В молодости пытался так же думать и Ананьев, пытаясь Экклезиастом прикрыть свое постыдное бегство от неожиданной любовницы Кисочки: «Меня мучила совесть. Чтобы заглушить это невыносимое чувство, я уверял себя, что все вздор и суета, что я и Кисочка умрем и сгнием, что ее горе ничто в сравнении со смертью, и так далее и так далее...» (с. 503).
Но зрелый Ананьев провозгласил: «К чему, спрашивается, нам ломать головы, изобретать, возвышаться над шаблоном, жалеть рабочих, красть или не красть, если мы знаем, что эта дорога через две тысячи лет обратится в пыль? И так далее, и так далее... Согласитесь, что при таком несчастном способе мышления невозможен никакой прогресс, ни науки, ни искусства, ни само мышление» (с. 480).
Есть желающие с этим поспорить?
В «Ночи» И.А. Бунин приводит два главных аргумента против мифа об абсолютной цикличности жизни, из которой у Экклезиаста вытекает и отсутствие в ней какой-либо новизны – бесконечность его «я» и его уникальность. Вот как он пишет о бесконечности своего «я»: «У меня их нет, – ни начала, ни конца... Рождение! Что это такое? Рождение! Мое рождение никак не есть мое начало. Мое начало и в той (совершенно непостижимой для меня) тьме, в которой я был зачат до рождения, и в моем отце, в матери, в дедах, прадедах, ибо ведь они тоже я, только в несколько иной форме... Не понимая, не чувствуя своего рождения, я не понимаю, не чувствую и смерти, о которой я тоже не имел бы даже малейшего представления, знания, а может, и ощущения, родись я и живи на каком-нибудь совершенно необитаемом, без единого живого существа, острове. Я всю жизнь живу под знаком смерти – и все-таки всю жизнь чувствую, будто я никогда не умру» (Бунин И.А. Собрание сочинений: в 4 т. Т. 3. М., 1988. С. 211–212).

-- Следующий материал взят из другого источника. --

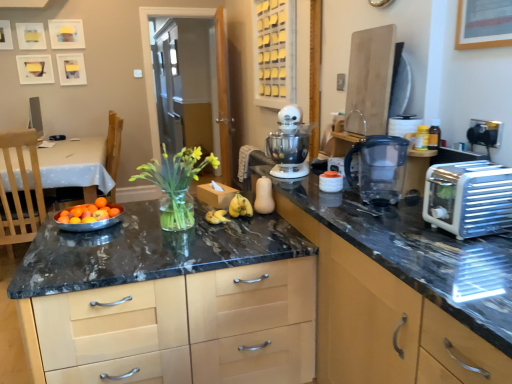
This screenshot has height=384, width=512. In order to click on free space in front of yellow matte bananas at center in this screenshot , I will do `click(234, 232)`.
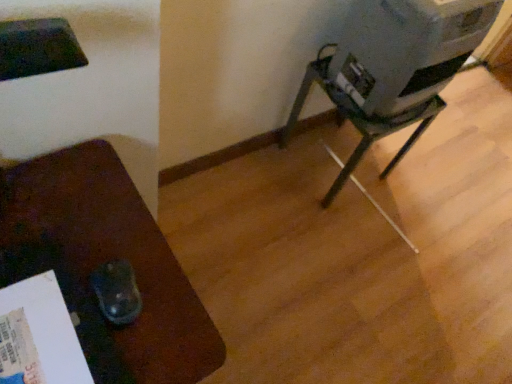
Question: Is metallic gray projector at center-right, which ranks as the second furniture in front-to-back order, not close to matte brown mouse pad at left, the first furniture viewed from the left?

Choices:
 (A) no
 (B) yes

Answer: (A)

Question: Is metallic gray projector at center-right, arranged as the second furniture when ordered from the bottom, oriented towards matte brown mouse pad at left, which is the 2th furniture in top-to-bottom order?

Choices:
 (A) no
 (B) yes

Answer: (A)

Question: Is metallic gray projector at center-right, the 2th furniture in the left-to-right sequence, not inside matte brown mouse pad at left, which is the second furniture in right-to-left order?

Choices:
 (A) no
 (B) yes

Answer: (B)

Question: Considering the relative positions of metallic gray projector at center-right, the 2th furniture in the left-to-right sequence, and matte brown mouse pad at left, which is the first furniture from front to back, in the image provided, is metallic gray projector at center-right, the 2th furniture in the left-to-right sequence, to the left of matte brown mouse pad at left, which is the first furniture from front to back, from the viewer's perspective?

Choices:
 (A) yes
 (B) no

Answer: (B)

Question: From a real-world perspective, is metallic gray projector at center-right, arranged as the second furniture when ordered from the bottom, positioned over matte brown mouse pad at left, the first furniture viewed from the left, based on gravity?

Choices:
 (A) no
 (B) yes

Answer: (A)

Question: From a real-world perspective, is metallic gray water cooler at right above or below matte brown mouse pad at left, which is the second furniture in right-to-left order?

Choices:
 (A) below
 (B) above

Answer: (B)

Question: From the image's perspective, is metallic gray water cooler at right located above or below matte brown mouse pad at left, positioned as the 2th furniture in back-to-front order?

Choices:
 (A) above
 (B) below

Answer: (A)

Question: Considering their positions, is metallic gray water cooler at right located in front of or behind matte brown mouse pad at left, acting as the first furniture starting from the bottom?

Choices:
 (A) behind
 (B) front

Answer: (A)

Question: Would you say metallic gray water cooler at right is to the left or to the right of matte brown mouse pad at left, the first furniture viewed from the left, in the picture?

Choices:
 (A) left
 (B) right

Answer: (B)

Question: From the image's perspective, is matte brown mouse pad at left, which is the second furniture in right-to-left order, above or below metallic gray water cooler at right?

Choices:
 (A) below
 (B) above

Answer: (A)

Question: In terms of width, does matte brown mouse pad at left, which is the second furniture in right-to-left order, look wider or thinner when compared to metallic gray water cooler at right?

Choices:
 (A) thin
 (B) wide

Answer: (B)

Question: Looking at the image, does matte brown mouse pad at left, which is the first furniture from front to back, seem bigger or smaller compared to metallic gray water cooler at right?

Choices:
 (A) small
 (B) big

Answer: (B)

Question: Considering the relative positions of matte brown mouse pad at left, the first furniture viewed from the left, and metallic gray water cooler at right in the image provided, is matte brown mouse pad at left, the first furniture viewed from the left, to the left or to the right of metallic gray water cooler at right?

Choices:
 (A) left
 (B) right

Answer: (A)

Question: Do you think metallic gray water cooler at right is within metallic gray projector at center-right, arranged as the 1th furniture when viewed from the right, or outside of it?

Choices:
 (A) inside
 (B) outside

Answer: (B)

Question: Looking at their shapes, would you say metallic gray water cooler at right is wider or thinner than metallic gray projector at center-right, the 1th furniture from the top?

Choices:
 (A) thin
 (B) wide

Answer: (A)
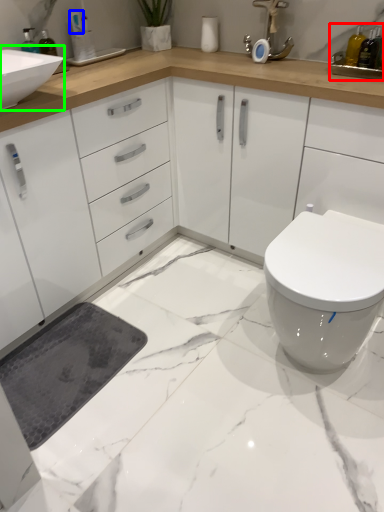
Question: Considering the real-world distances, which object is farthest from sink (highlighted by a red box)? toiletry (highlighted by a blue box) or sink (highlighted by a green box)?

Choices:
 (A) toiletry
 (B) sink

Answer: (A)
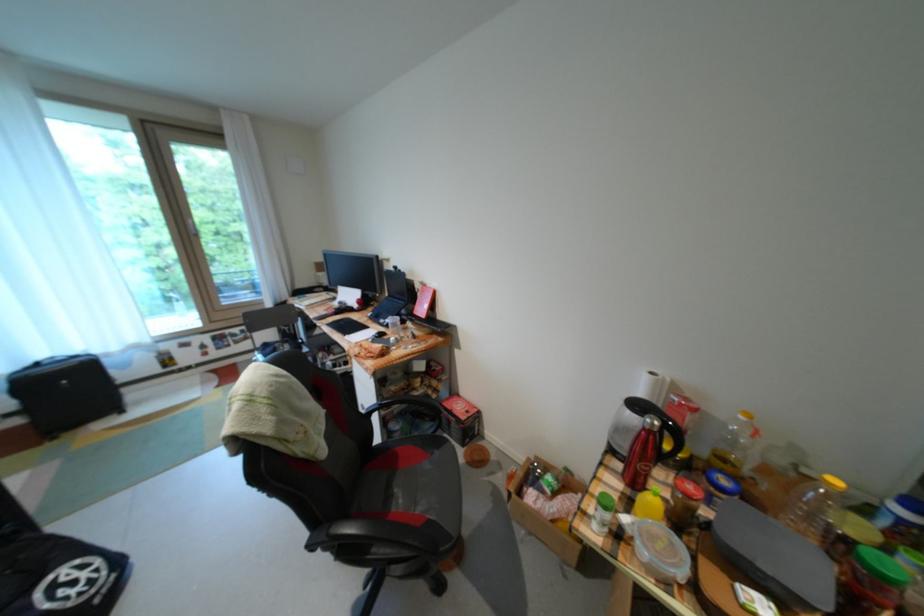
What do you see at coordinates (650, 505) in the screenshot? I see `the yellow lemon bottle` at bounding box center [650, 505].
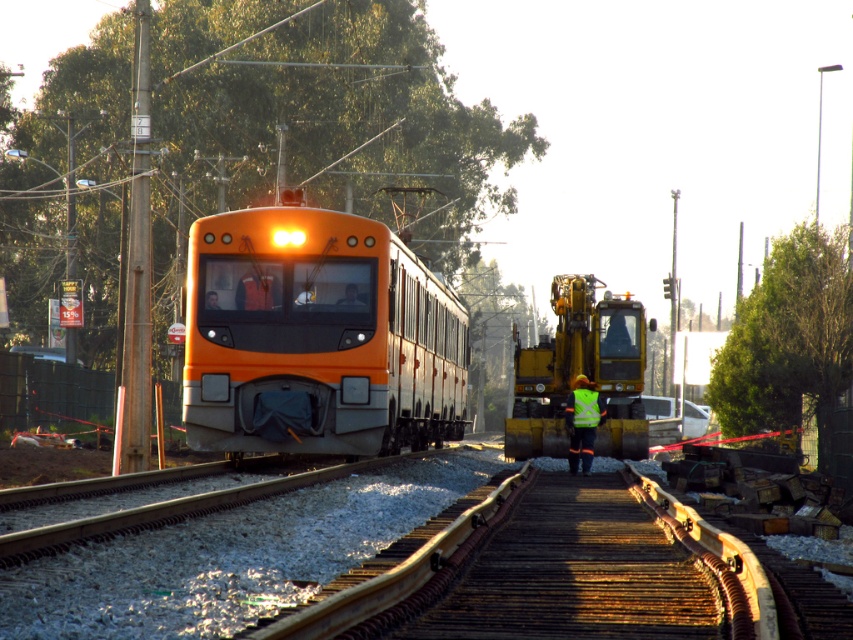
Question: Can you confirm if orange matte train at center is bigger than high visibility yellow vest at center?

Choices:
 (A) no
 (B) yes

Answer: (B)

Question: Among these objects, which one is farthest from the camera?

Choices:
 (A) high visibility yellow vest at center
 (B) orange matte train at center

Answer: (A)

Question: Is orange matte train at center bigger than high visibility yellow vest at center?

Choices:
 (A) yes
 (B) no

Answer: (A)

Question: Is orange matte train at center thinner than high visibility yellow vest at center?

Choices:
 (A) yes
 (B) no

Answer: (B)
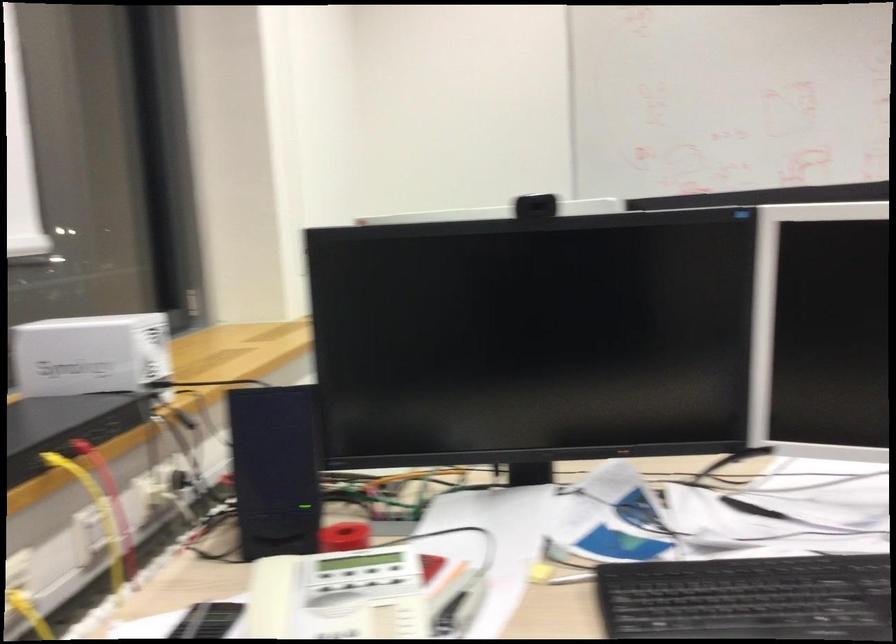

А вот что мы у него читаем об уникальности его «я»: «Меня выделили из многих прочих. И хотя всю жизнь я мучительно сознаю слабость и недостаточность всех моих способностей, я, по сравнению с некоторыми, и впрямь не совсем обычный человек. Но вот именно поэтому-то (то есть в силу моей некоторой необычайности, в силу моей принадлежности к некоторому особому разряду людей) мои представления и ощущения времени, пространства и самого себя зыбки особенно. Что это за разряд, что это за люди? Те, которых называют поэтами, художниками. Чем они должны обладать? Способностью особенно сильно чувствовать не только свое время, но и чужое, прошлое, не только свою страну, свое племя, но и другие, чужие, не только самого себя, но и прочих, – то есть, как принято говорить, способностью перевоплощения и, кроме того, особенно живой и особенно образной (чувственной) Памятью» (там же. С. 212–213).